«Plus qu’un simple passe-temps»

Elle a été à Gondo et a recherché un collègue sous les décombres. Au Japon, elle a constaté à quel point une intervention sous danger de mort permanent peut néanmoins renforcer les gens. Denise Affolter a fait de son amour pour les chiens et de son engagement pour le sauvetage son métier. En Valais, la femme tourbillonnante est partout, là où il s’agit de chiens. Son principe de base, même lors de catastrophes naturelles majeures : il n’y a pas de problèmes, mais seulement des défis. Et des solutions pour cela.

Interview: Dagmar Wurzbacher
Photos: Raphael Falchi

 

Madame Affolter, vous êtes cheffe d’intervention du groupe régional REDOG du Valais. Cela signifiet- il que vous avez jour et nuit votre portable à portée de main?

Denise Affolter (Rires.)
Oui. Etre membre de REDOG représente plus qu’un simple passe-temps, c’est un engagement.

 

Denise Affolter est vice-présidente, cheffe d’intervention et responsable de la formation du groupe régional REDOG du Valais. Femme d’engagement, elle travaille souvent plusieurs jours consécutifs pour REDOG, tout à fait bénévolement. Les deux hobbies de cette femme, à savoir sa passion pour les chiens et son engagement pour le sauvetage, constituent aujourd’hui son métier. Elle dirige une école d’éducation canine, à travers laquelle elle recrute volontiers la relève de REDOG. Au sein de l’administration cantonale, elle est l’interlocutrice désignée pour toutes les questions concernant la gent canine, qu’il s’agisse de chiens obéissants ou plus récalcitrants. En tant qu’instructrice de la protection civile, elle assure la formation des pionniers.

Quelle intervention vous a particulièrement marquée?

Denise Affolter
En fait, ce sont deux événements qui me viennent immédiatement à l’esprit: le glissement de terrain à Gondo, tout près de chez moi, en octobre 2000 et le tsunami au Japon, en 2011. Gondo a représenté une intervention très éprouvante au niveau émotionnel, car il y avait là des gens que je connaissais, certains même très bien.
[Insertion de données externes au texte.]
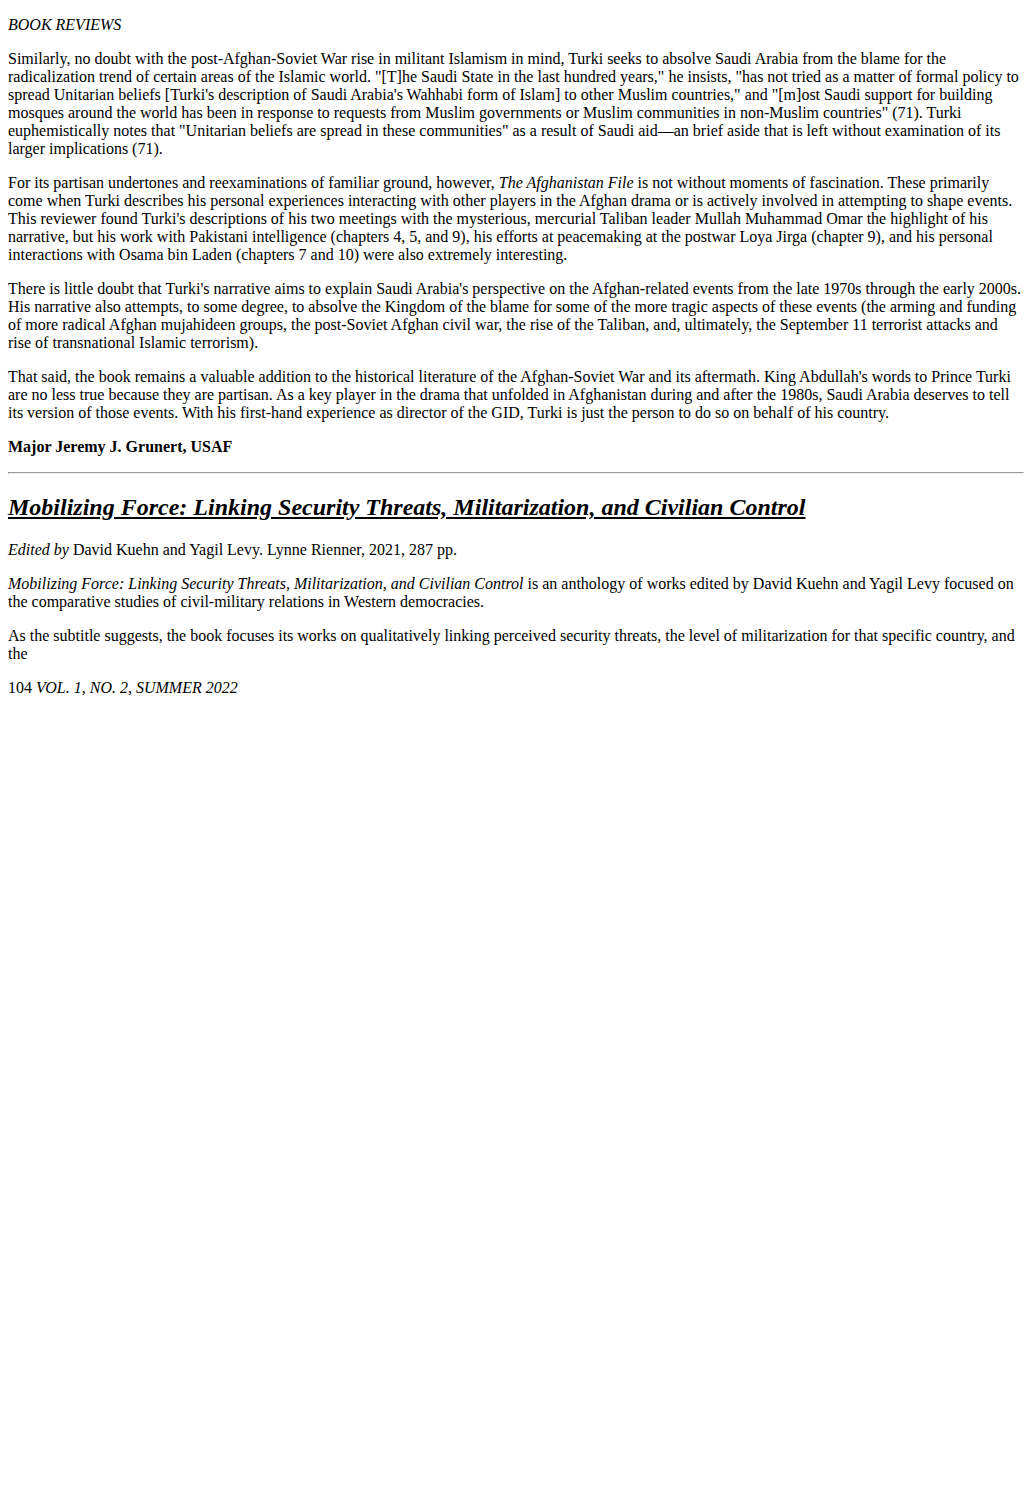BOOK REVIEWS
Similarly, no doubt with the post-Afghan-Soviet War rise in militant Islamism in mind, Turki seeks to absolve Saudi Arabia from the blame for the radicalization trend of certain areas of the Islamic world. "[T]he Saudi State in the last hundred years," he insists, "has not tried as a matter of formal policy to spread Unitarian beliefs [Turki's description of Saudi Arabia's Wahhabi form of Islam] to other Muslim countries," and "[m]ost Saudi support for building mosques around the world has been in response to requests from Muslim governments or Muslim communities in non-Muslim countries" (71). Turki euphemistically notes that "Unitarian beliefs are spread in these communities" as a result of Saudi aid—an brief aside that is left without examination of its larger implications (71).
For its partisan undertones and reexaminations of familiar ground, however, The Afghanistan File is not without moments of fascination. These primarily come when Turki describes his personal experiences interacting with other players in the Afghan drama or is actively involved in attempting to shape events. This reviewer found Turki's descriptions of his two meetings with the mysterious, mercurial Taliban leader Mullah Muhammad Omar the highlight of his narrative, but his work with Pakistani intelligence (chapters 4, 5, and 9), his efforts at peacemaking at the postwar Loya Jirga (chapter 9), and his personal interactions with Osama bin Laden (chapters 7 and 10) were also extremely interesting.
There is little doubt that Turki's narrative aims to explain Saudi Arabia's perspective on the Afghan-related events from the late 1970s through the early 2000s. His narrative also attempts, to some degree, to absolve the Kingdom of the blame for some of the more tragic aspects of these events (the arming and funding of more radical Afghan mujahideen groups, the post-Soviet Afghan civil war, the rise of the Taliban, and, ultimately, the September 11 terrorist attacks and rise of transnational Islamic terrorism).
That said, the book remains a valuable addition to the historical literature of the Afghan-Soviet War and its aftermath. King Abdullah's words to Prince Turki are no less true because they are partisan. As a key player in the drama that unfolded in Afghanistan during and after the 1980s, Saudi Arabia deserves to tell its version of those events. With his first-hand experience as director of the GID, Turki is just the person to do so on behalf of his country.
Major Jeremy J. Grunert, USAF
Mobilizing Force: Linking Security Threats, Militarization, and Civilian Control
Edited by David Kuehn and Yagil Levy. Lynne Rienner, 2021, 287 pp.
Mobilizing Force: Linking Security Threats, Militarization, and Civilian Control is an anthology of works edited by David Kuehn and Yagil Levy focused on the comparative studies of civil-military relations in Western democracies.
As the subtitle suggests, the book focuses its works on qualitatively linking perceived security threats, the level of militarization for that specific country, and the
104 VOL. 1, NO. 2, SUMMER 2022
Parmi les personnes ensevelies se trouvaient notamment un membre de notre groupe régional et sa famille.

Au Japon, les événements se sont précipités. L’alarme a été déclenchée le soir à 19 heures. D’abord on nous ordonne de foncer, deux heures plus tard on dit «stop». Cela a duré toute la nuit, jusqu’au petit matin. Entretemps, j’ai essayé de m’organiser: j’ai cherché des personnes pour prendre soin de mes animaux, j’ai fait mes valises, déplacé des rendez-vous professionnels, etc.

 

Comment avez-vous vécu les deux catastrophes?

Denise Affolter
A Gondo, nous savions dès le début que nous nous trouvions sur un terrain très dangereux; tout était mouillé, glissant, des pans de montagne pouvaient se détacher à tout moment. Mais dès que les travaux de recherche ont commencé, j’ai retrouvé le calme, la lucidité et la fermeté indispensables pour mettre en pratique les mécanismes acquis lors des entraînements si intensifs avec le chien. J’ai aussi pu constater qu’en en cas d’urgence, ce que l’on a appris et répété pendant des années est vraiment utile. C’est une expérience précieuse.

Au Japon, je n’ai pas immédiatement pris conscience du danger. Mais quand un médecin de la Rega nous a remis des comprimés d’iode dans le hangar de Kloten en insistant sur le fait que nous devions toujours les avoir sur nous et les avaler sur son ordre, j’ai réalisé que la situation était grave. En plus de cela, nous avons ressenti de fortes répliques à notre arrivée …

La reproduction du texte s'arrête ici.